When we teach online, the classrooms around which many of us are used to centering our courses are gone. So where do we go? Decades ago, some of the first people to ask this question created an answer that has largely stuck: Get ye to the Learning Management System (more about the history of the LMS)! A learning management system (LMS) is a platform from which teachers can stage, deliver, and manage our courses; Blackboard Learn, Moodle and Canvas are all LMSs. As with classrooms, each LMS has affordances and drawbacks.
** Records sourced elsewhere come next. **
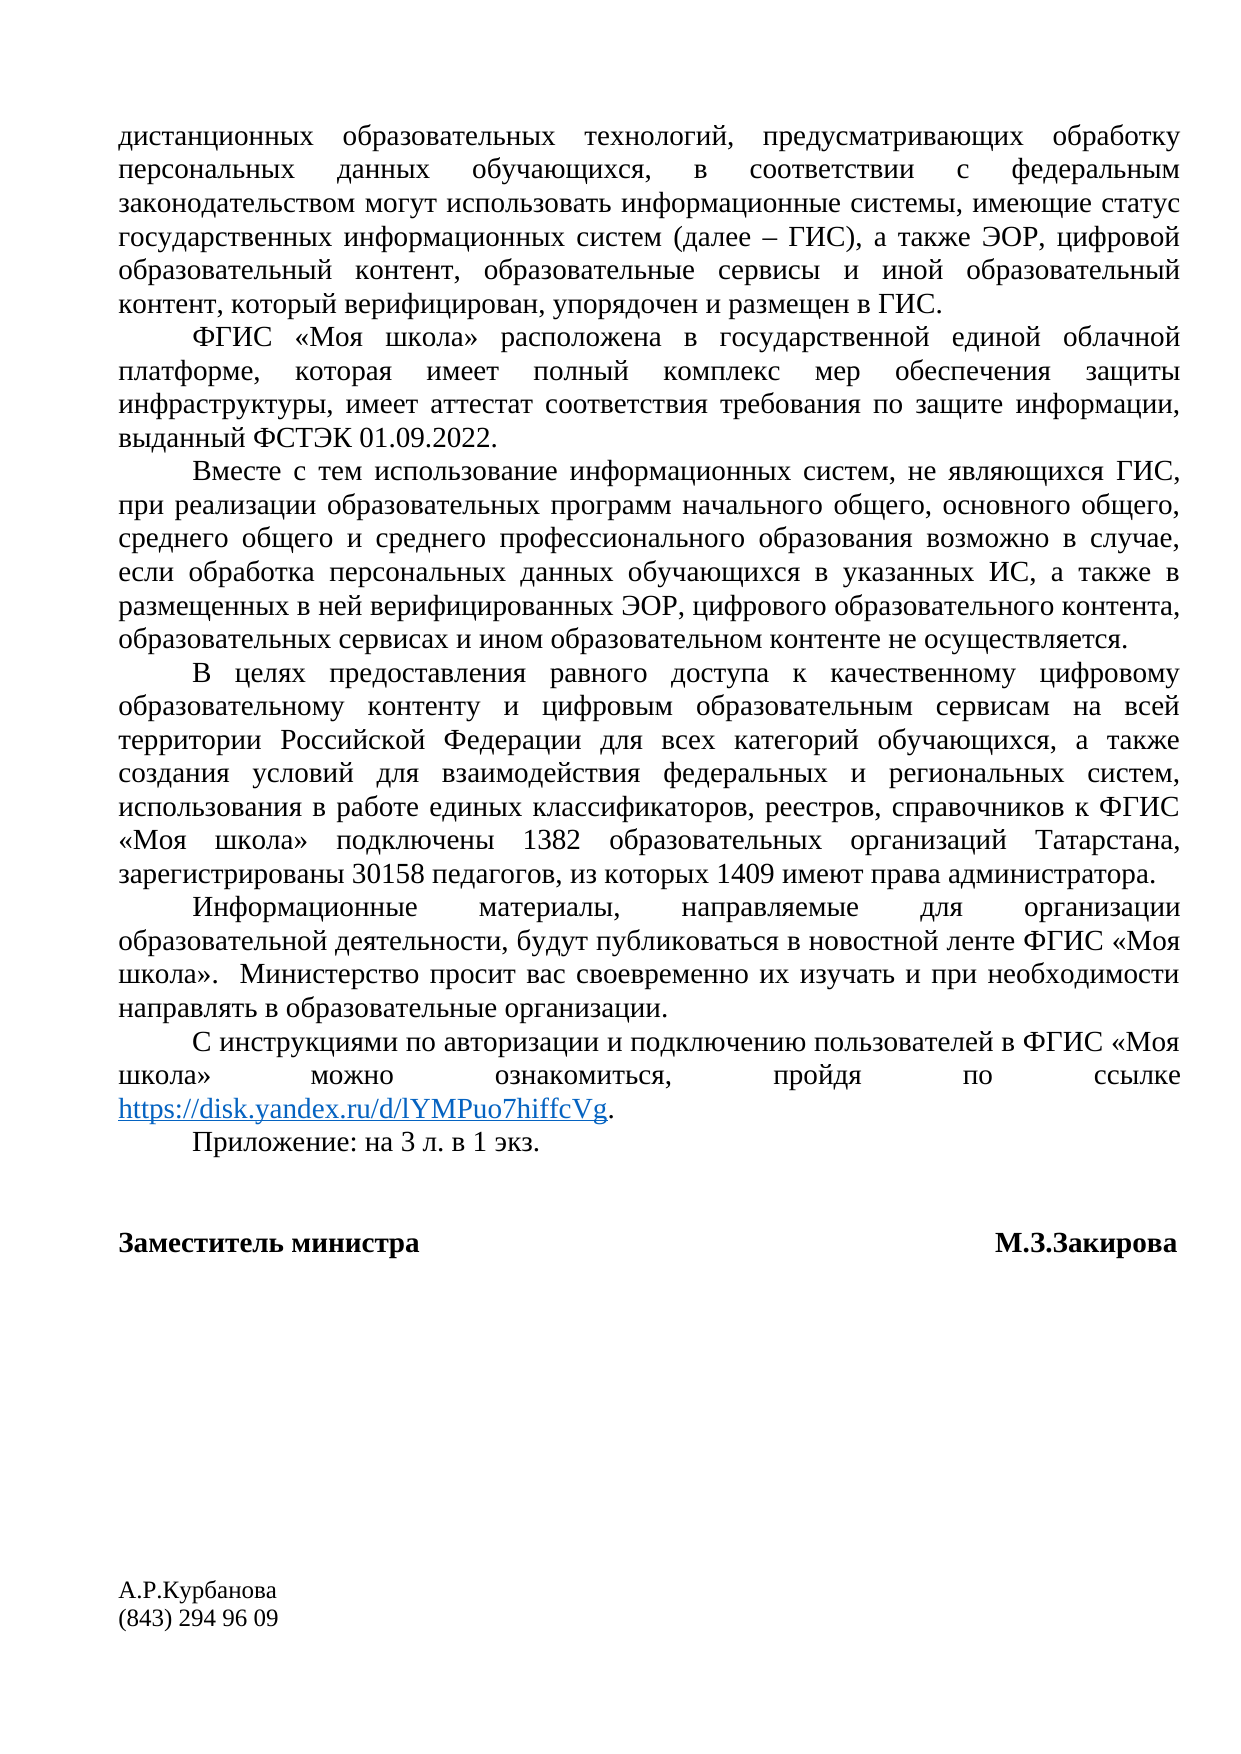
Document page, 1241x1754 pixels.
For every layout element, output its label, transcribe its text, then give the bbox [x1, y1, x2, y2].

text С инструкциями по авторизации и подключению пользователей в ФГИС «Моя школа» можно ознакомиться, пройдя по ссылке https://disk.yandex.ru/d/lYMPuo7hiffcVg. [118, 1024, 1181, 1124]
text Информационные материалы, направляемые для организации образовательной деятельности, будут публиковаться в новостной ленте ФГИС «Моя школа». Министерство просит вас своевременно их изучать и при необходимости направлять в образовательные организации. [118, 889, 1181, 1024]
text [118, 118, 1181, 319]
text Приложение: на 3 л. в 1 экз. [118, 1124, 1181, 1158]
text Заместитель министра М.З.Закирова [118, 1225, 1182, 1258]
text А.Р.Курбанова [118, 1575, 1181, 1603]
text В целях предоставления равного доступа к качественному цифровому образовательному контенту и цифровым образовательным сервисам на всей территории Российской Федерации для всех категорий обучающихся, а также создания условий для взаимодействия федеральных и региональных систем, использования в работе единых классификаторов, реестров, справочников к ФГИС «Моя школа» подключены 1382 образовательных организаций Татарстана, зарегистрированы 30158 педагогов, из которых 1409 имеют права администратора. [118, 655, 1181, 889]
text Вместе с тем использование информационных систем, не являющихся ГИС, при реализации образовательных программ начального общего, основного общего, среднего общего и среднего профессионального образования возможно в случае, если обработка персональных данных обучающихся в указанных ИС, а также в размещенных в ней верифицированных ЭОР, цифрового образовательного контента, образовательных сервисах и ином образовательном контенте не осуществляется. [118, 453, 1181, 655]
text (843) 294 96 09 [118, 1603, 1181, 1632]
text ФГИС «Моя школа» расположена в государственной единой облачной платформе, которая имеет полный комплекс мер обеспечения защиты инфраструктуры, имеет аттестат соответствия требования по защите информации, выданный ФСТЭК 01.09.2022. [118, 319, 1181, 453]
This week, we’ll be looking at what an LMS can and can’t do for you, and what your options are for teaching online outside the walls of the LMS.

Read + Discuss

  • Beyond the LMS, a keynote turned blog post from Audrey Watters.
  • Hybrid Platforms, Tools, and Resources, an academic article from Kathryn Linder, Linda Bruenjes, and Sarah Smith that discusses platforms and openness (you’ll need to login to UAF’s library database to access this one)
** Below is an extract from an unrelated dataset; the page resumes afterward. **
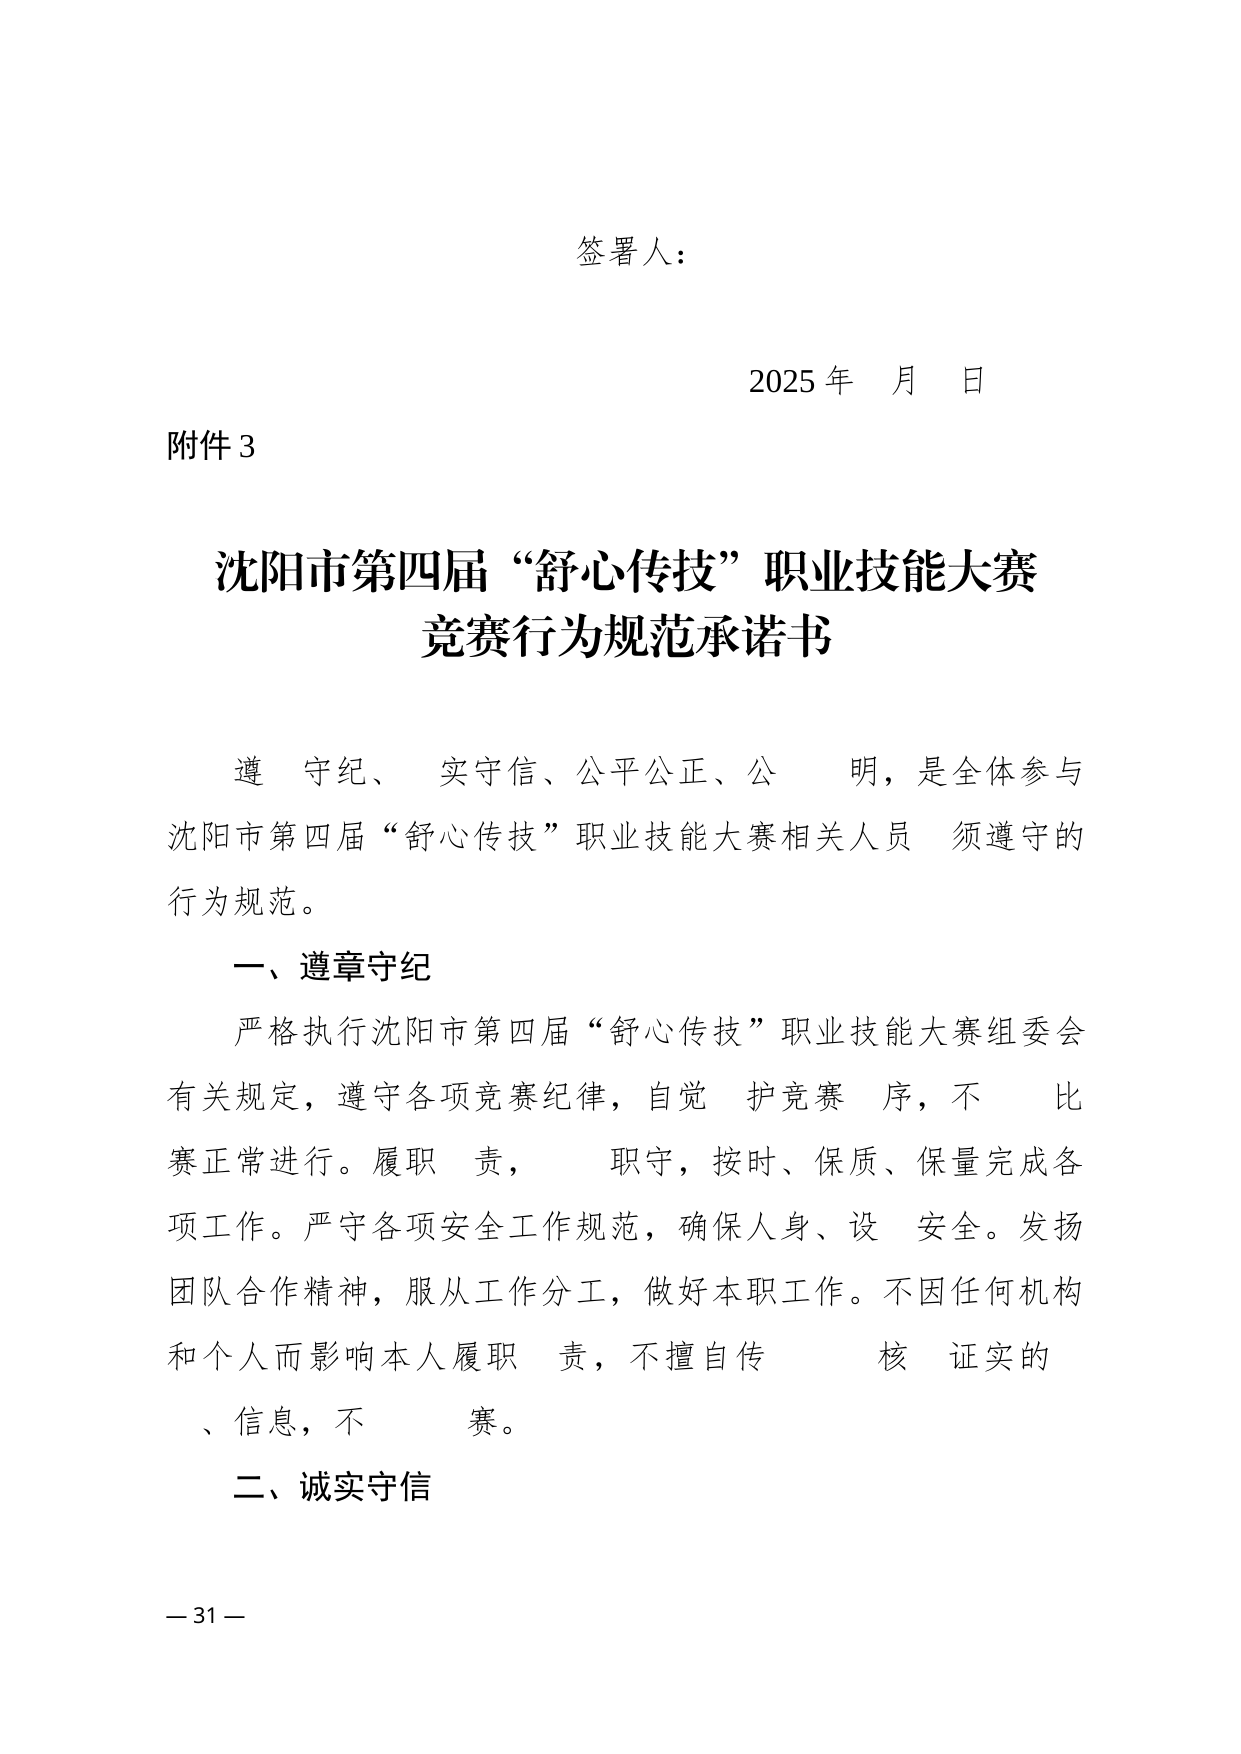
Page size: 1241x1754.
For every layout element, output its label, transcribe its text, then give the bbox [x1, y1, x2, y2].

This week, we’ll be using these articles to begin asking questions that will get us thinking about which LMS will be appropriate for our own course. Do these articles make you question any practices you’ve used in the past? Which factors do you think are the most important to consider when choosing where/how to stage your online course? Post your thoughts and reactions in the Slack #reading-group channel.

Build Something:

We will all work on the same build this week:

BUILD: Identify content and interaction needs and any other requirements in your course that may influence your choice of LMS. eCampus instructional designers have developed a bank of questions to help you make this kind of decision. Write down your needs either as a brief narrative or visualize them in a drawing/diagram. Opening the questions will create your own copy of the document, which you can share in the case-studies channel.